International Shipbreaking Ltd. (ISL), a scrap recycling company that specializes in maritime recycling projects, has been awarded the contract to transport, dismantle and scrap the USS Independence, a Forrestal-class aircraft carrier that was decommissioned by the U.S. Navy in 1998. The U.S. Navy will pay ISL $6 million for the project.
ISL, based in Brownsville, Texas, is a part of the U.K.-based recycling company EMG Group. The company already has dismantled a number of other Navy aircraft carriers. Robert Berry, vice president of ISL, says the facility is a specialist depot that can handle larger vessels.

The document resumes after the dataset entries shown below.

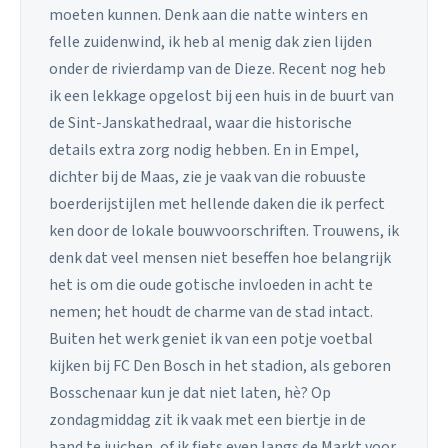
moeten kunnen. Denk aan die natte winters en
felle zuidenwind, ik heb al menig dak zien lijden
onder de rivierdamp van de Dieze. Recent nog heb
ik een lekkage opgelost bij een huis in de buurt van
de Sint-Janskathedraal, waar die historische
details extra zorg nodig hebben. En in Empel,
dichter bij de Maas, zie je vaak van die robuuste
boerderijstijlen met hellende daken die ik perfect
ken door de lokale bouwvoorschriften. Trouwens, ik
denk dat veel mensen niet beseffen hoe belangrijk
het is om die oude gotische invloeden in acht te
nemen; het houdt de charme van de stad intact.
Buiten het werk geniet ik van een potje voetbal
kijken bij FC Den Bosch in het stadion, als geboren
Bosschenaar kun je dat niet laten, hè? Op
zondagmiddag zit ik vaak met een biertje in de
hand te juichen, of ik fiets even langs de Markt voor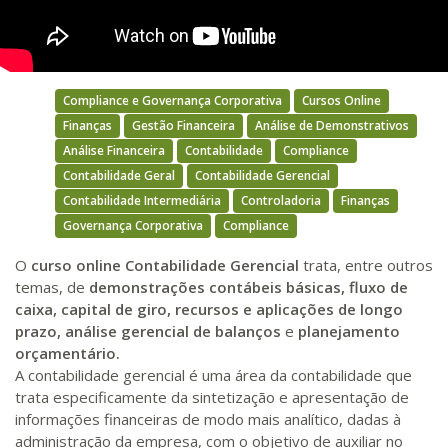
Compliance e Governança Corporativa
Cursos Online
Finanças
Gestão Financeira
Análise de Demonstrativos
Análise Financeira
Contabilidade
Compliance
Contabilidade Geral
Contabilidade Gerencial
Contabilidade Intermediária
Controladoria
Finanças
Governança Corporativa
Compliance
O
curso online Contabilidade Gerencial
trata, entre outros
temas, de
demonstrações contábeis básicas, fluxo de
caixa, capital de giro, recursos e aplicações de longo
prazo, análise gerencial de balanços
e
planejamento
orçamentário.
A contabilidade gerencial é uma área da contabilidade que
trata especificamente da sintetização e apresentação de
informações financeiras de modo mais analítico, dadas à
administração da empresa, com o objetivo de auxiliar no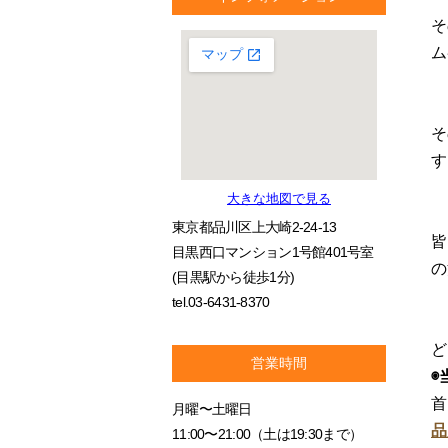
そ
ム
そ
す
大きな地図で見る
東京都品川区上大崎2-24-13
皆
目黒西口マンション1号館401号室
の
(目黒駅から徒歩1分)
tel.03-6431-8370
ど
営業時間
◉
首
月曜〜土曜日
品
11:00〜21:00（土は19:30まで）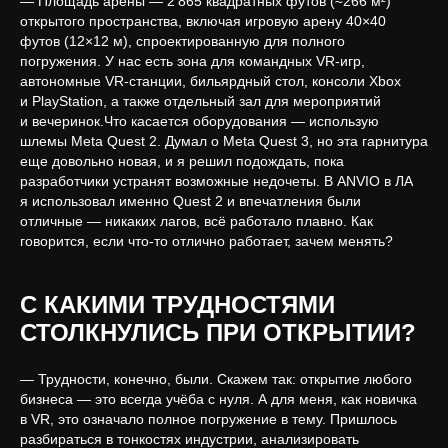
— Площадь арены — 2 865 квадратных футов (≈266 м²)
открытого пространства, включая игровую арену 40×40
футов (12×12 м), спроектированную для полного
погружения. У нас есть зона для командных VR-игр,
автономные VR-станции, бильярдный стол, консоли Xbox
и PlayStation, а также отдельный зал для мероприятий
и вечеринок.Что касается оборудования — использую
шлемы Meta Quest 2. Думал о Meta Quest 3, но эта гарнитура
еще довольно новая, и я решил подождать, пока
разработчики устранят возможные недочеты. В ANVIO в ЛА
я использовал именно Quest 2 и впечатления были
отличные — никаких лагов, всё работало плавно. Как
говорится, если что-то отлично работает, зачем менять?
С КАКИМИ ТРУДНОСТЯМИ
СТОЛКНУЛИСЬ ПРИ ОТКРЫТИИ?
— Трудности, конечно, были. Скажем так: открытие любого
бизнеса — это всегда учёба с нуля. А для меня, как новичка
в VR, это означало полное погружение в тему. Пришлось
разбираться в тонкостях индустрии, анализировать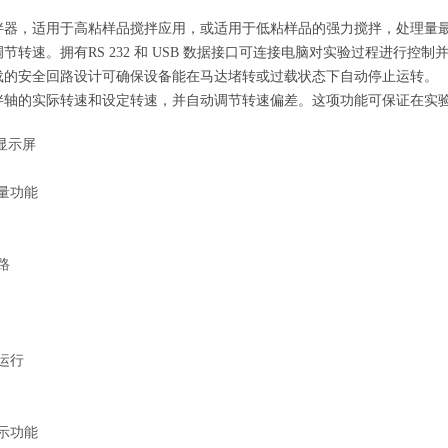
，适用于高粘样品搅拌应用，或适用于低粘样品的强力搅拌，处理量最高达150 l
节转速。拥有RS 232 和 USB 数据接口可连接电脑对实验过程进行
载的安全回路设计可确保设备能在马达堵转或过载状态下自动停止运转。
拌轴的实际转速和设定转速，并自动调节转速偏差。这项功能可保证在实
显示屏
量功能
路
运行
示功能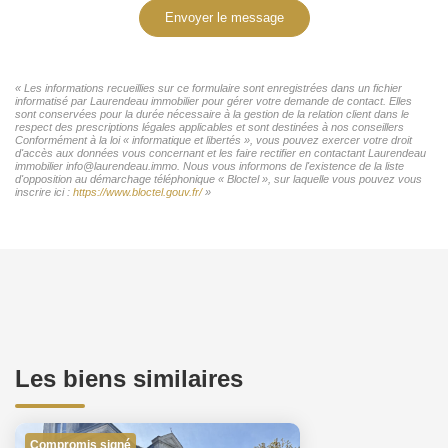
Envoyer le message
« Les informations recueillies sur ce formulaire sont enregistrées dans un fichier
informatisé par Laurendeau immobilier pour gérer votre demande de contact. Elles
sont conservées pour la durée nécessaire à la gestion de la relation client dans le
respect des prescriptions légales applicables et sont destinées à nos conseillers
Conformément à la loi « informatique et libertés », vous pouvez exercer votre droit
d'accès aux données vous concernant et les faire rectifier en contactant Laurendeau
immobilier info@laurendeau.immo. Nous vous informons de l'existence de la liste
d'opposition au démarchage téléphonique « Bloctel », sur laquelle vous pouvez vous
inscrire ici :
https://www.bloctel.gouv.fr/
»
Les biens similaires
Compromis signé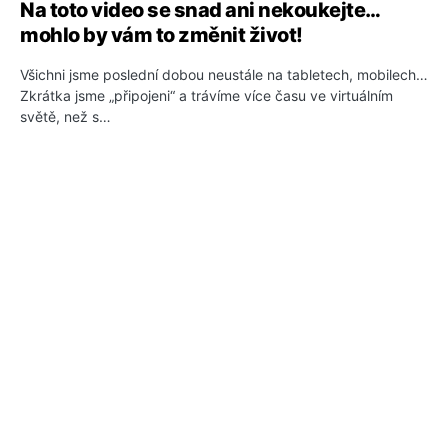
Na toto video se snad ani nekoukejte…
mohlo by vám to změnit život!
Všichni jsme poslední dobou neustále na tabletech, mobilech…
Zkrátka jsme „připojeni“ a trávíme více času ve virtuálním
světě, než s…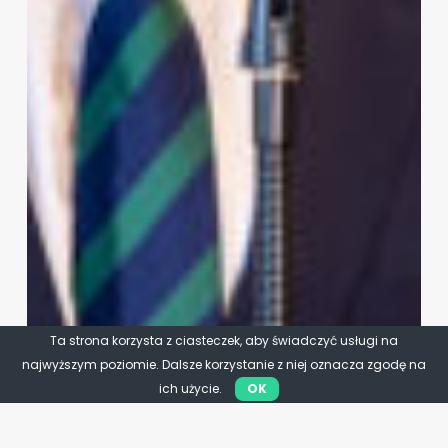
Ta strona korzysta z ciasteczek, aby świadczyć usługi na
najwyższym poziomie. Dalsze korzystanie z niej oznacza zgodę na
ich użycie.
OK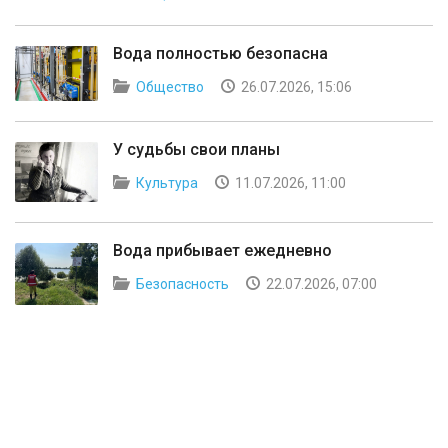
Вода полностью безопасна
Общество
26.07.2026, 15:06
У судьбы свои планы
Культура
11.07.2026, 11:00
Вода прибывает ежедневно
Безопасность
22.07.2026, 07:00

Under the agreement, ISL will tow the 61,000-ton vessel from its present location, in Bremerton, Washington, down around the tip of South America, eventually bringing it to ISL’s specialty processing location in Brownsville. Despite the widening of the Panama Canal the carrier is still too large to take that route.
Berry says the company expects to start towing the vessel by the end of this year, which should take around four months. Before embarking on the trip, ISL will spend several months prepping the vessel for transportation.
Berry estimates that the dismantling and recycling of the aircraft carrier will be a two-year project. “There are lots of environmental issues that we need to deal with,” he points out, “including properly handling PCBs (polychlorinated biphenyls) and mercury switches.”